Note: The solution is http but should be converted to https for security and for browser compatibility.
Scaling
Docker is used to develop the Sample Solution. Docker is a developer-oriented containerization platform that lets you package applications as standalone containers. They’ll run anywhere a compatible container runtime is available. There are several options to scale Docker containers.
The user interface is developed with Dash, which allows the developer to develop the entire solution in a single language, Python. This works well because the webpage is itself not complicated and nimble.
API
The AI module interacts with the other modules using a REST API. One of the key advantages of REST APIs is that they provide a great deal of flexibility. Data is not tied to resources or methods, so REST can handle multiple types of calls, return different data formats and even change structurally with the correct implementation of hypermedia.
License
Sample Application (Dash/Plotly for Python) is free and open-source software, licensed under the MIT license. It costs nothing to install and use. You can view the source, report issues or contribute using our Github repository.

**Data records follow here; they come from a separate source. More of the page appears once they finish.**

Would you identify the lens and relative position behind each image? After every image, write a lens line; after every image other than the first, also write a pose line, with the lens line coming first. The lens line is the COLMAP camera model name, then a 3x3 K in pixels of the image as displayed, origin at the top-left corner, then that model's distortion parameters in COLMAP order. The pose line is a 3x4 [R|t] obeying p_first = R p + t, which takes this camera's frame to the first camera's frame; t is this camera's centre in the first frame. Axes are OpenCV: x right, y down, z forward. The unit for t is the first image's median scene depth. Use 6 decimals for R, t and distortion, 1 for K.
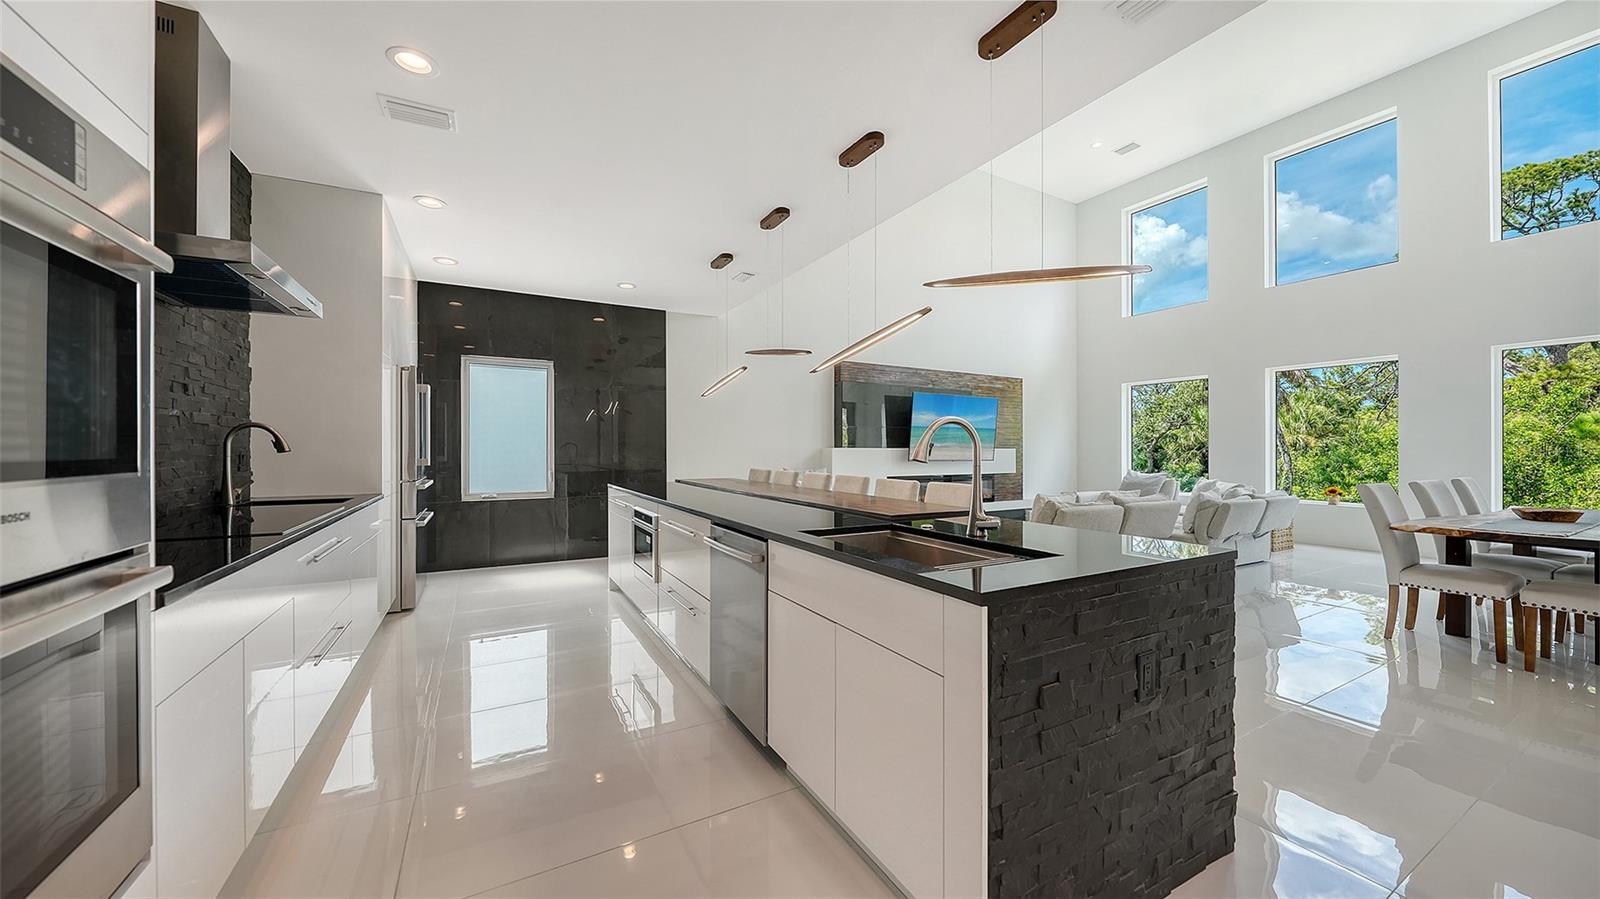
lens RADIAL K [[559.3, 0, 791.8], [0, 559.3, 448.5], [0, 0, 1]] dist [-0.002106, -0.000230]
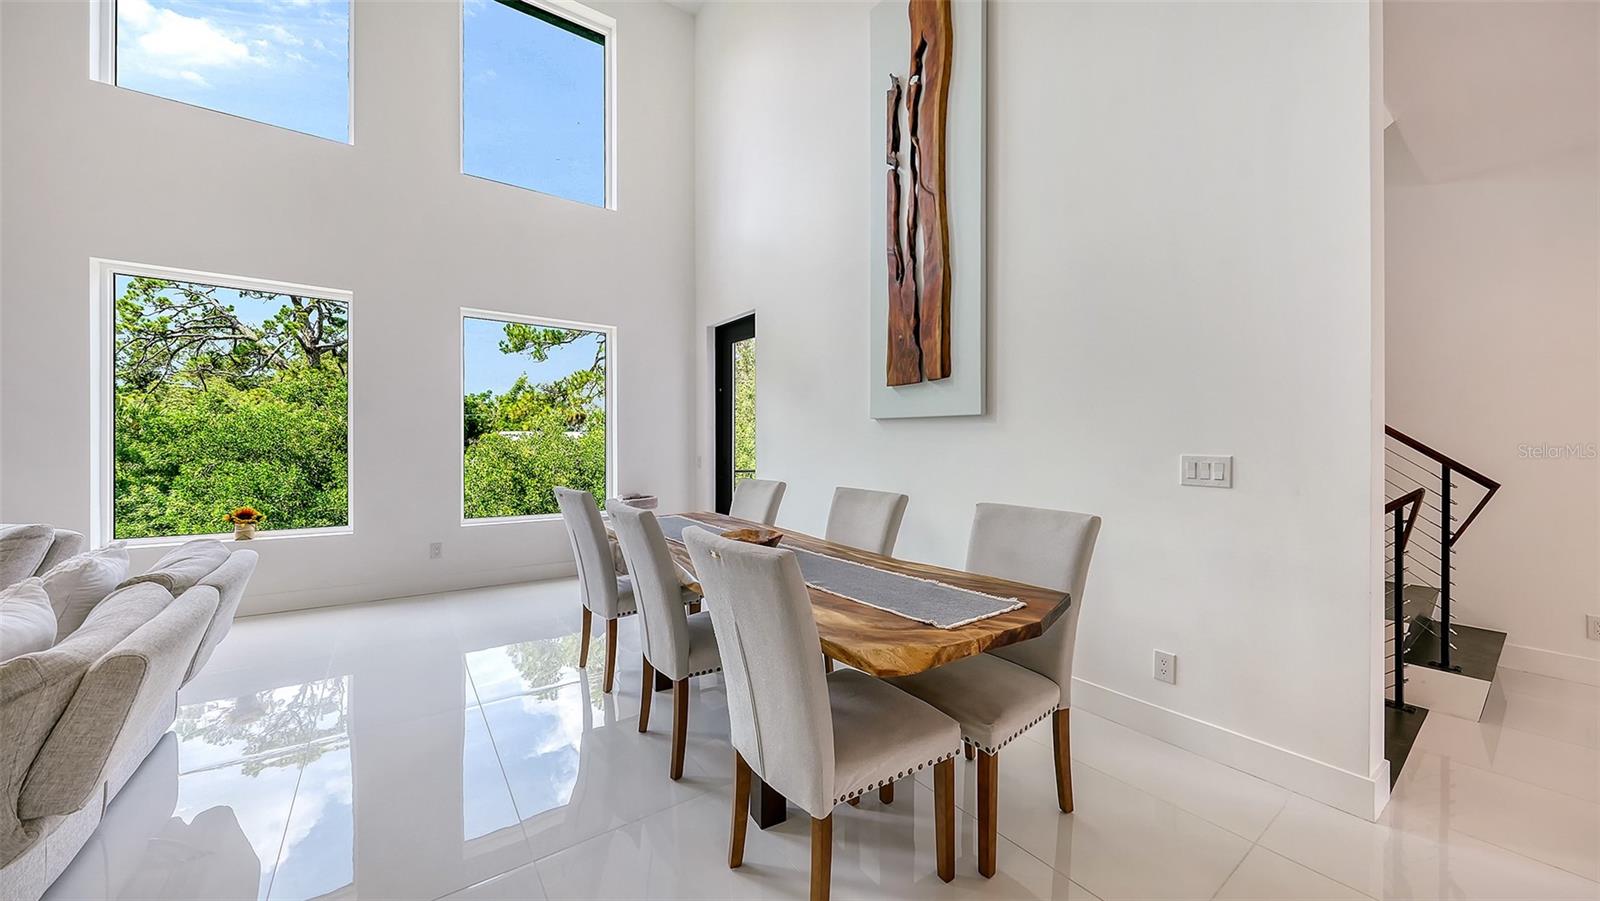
lens RADIAL K [[561.1, 0, 795.2], [0, 561.1, 446.3], [0, 0, 1]] dist [0.000121, 0.000036]
pose [[-0.116756, -0.006902, 0.993137, 0.152088], [-0.009904, 0.999934, 0.005785, 0.000392], [-0.993111, -0.009161, -0.116817, 0.223175]]
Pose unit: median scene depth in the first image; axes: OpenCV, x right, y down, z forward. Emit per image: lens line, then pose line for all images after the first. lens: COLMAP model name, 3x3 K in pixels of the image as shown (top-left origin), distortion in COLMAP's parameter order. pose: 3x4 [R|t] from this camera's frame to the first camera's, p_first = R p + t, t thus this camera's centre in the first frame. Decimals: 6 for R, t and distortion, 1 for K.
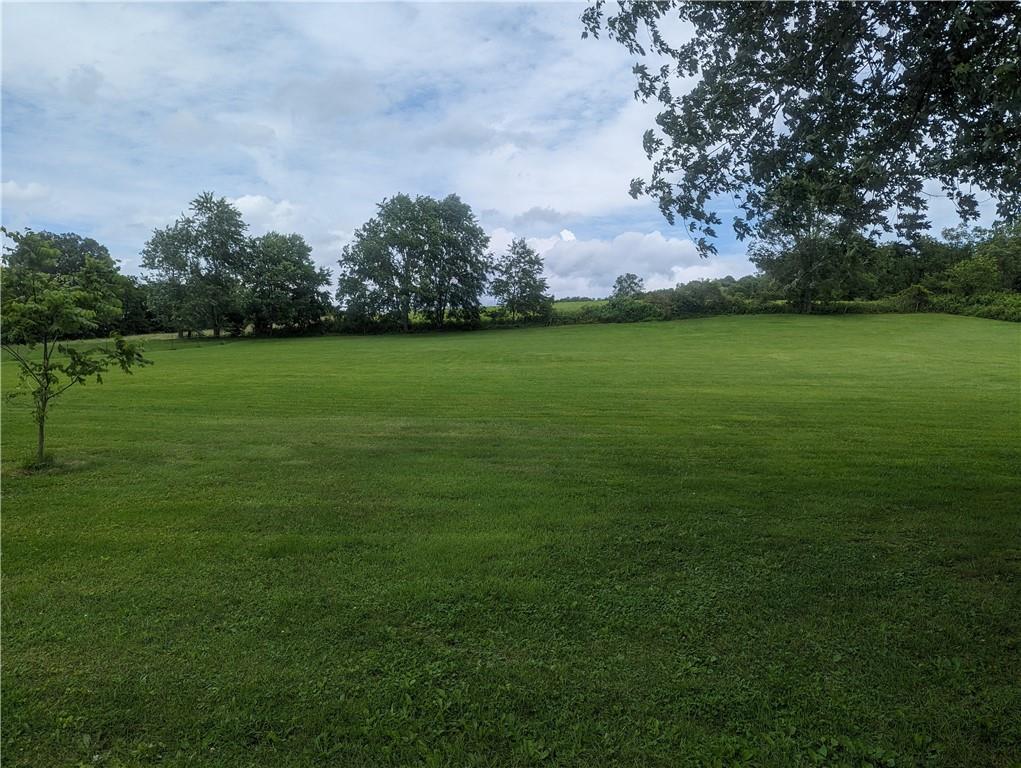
lens RADIAL K [[720.3, 0, 514.2], [0, 720.3, 381.4], [0, 0, 1]] dist [0.032465, -0.019006]
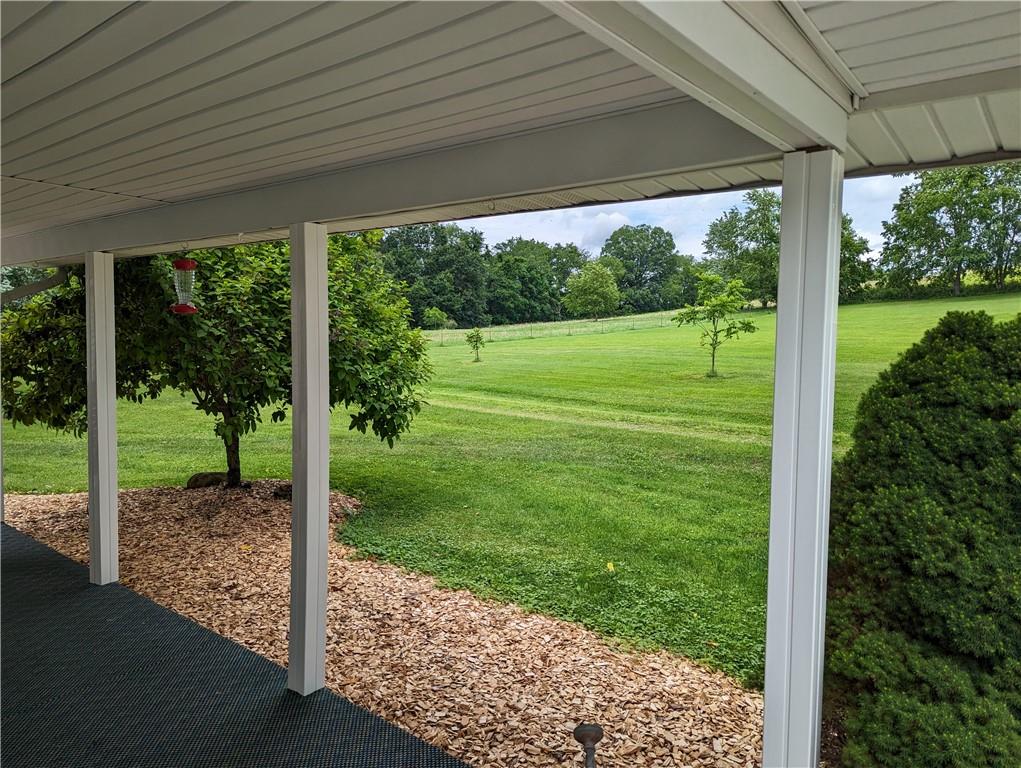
lens RADIAL K [[720.3, 0, 515.1], [0, 720.3, 383.0], [0, 0, 1]] dist [0.032465, -0.019006]
pose [[0.758367, 0.035311, -0.650871, 0.042372], [-0.004403, 0.998786, 0.049056, 0.003834], [0.651813, -0.034336, 0.757602, -0.135149]]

The launch codes are present in the following GitHub repository: Launch code repo
Glossary
The following terminology, as defined below, may be used throughout this document.
Term
Description
API
Application Programming Interface
GIS
Geo-spatial Information System: A geographic information system (GIS) is a system that creates, manages, analyzes, and maps all types of data. GIS connects data to a map, integrating location data (where things are) with all types of descriptive information (what things are like there).
Container
A container is a standard unit of software that packages up code and all its dependencies, so the application runs quickly and reliably from one computing environment to another.
LSTM
Long Short-Term Memory (Network).
Machine Learning
Framework of building models without explicit programming.
Time-Series
A sequence of data taken at successive equal time-intervals.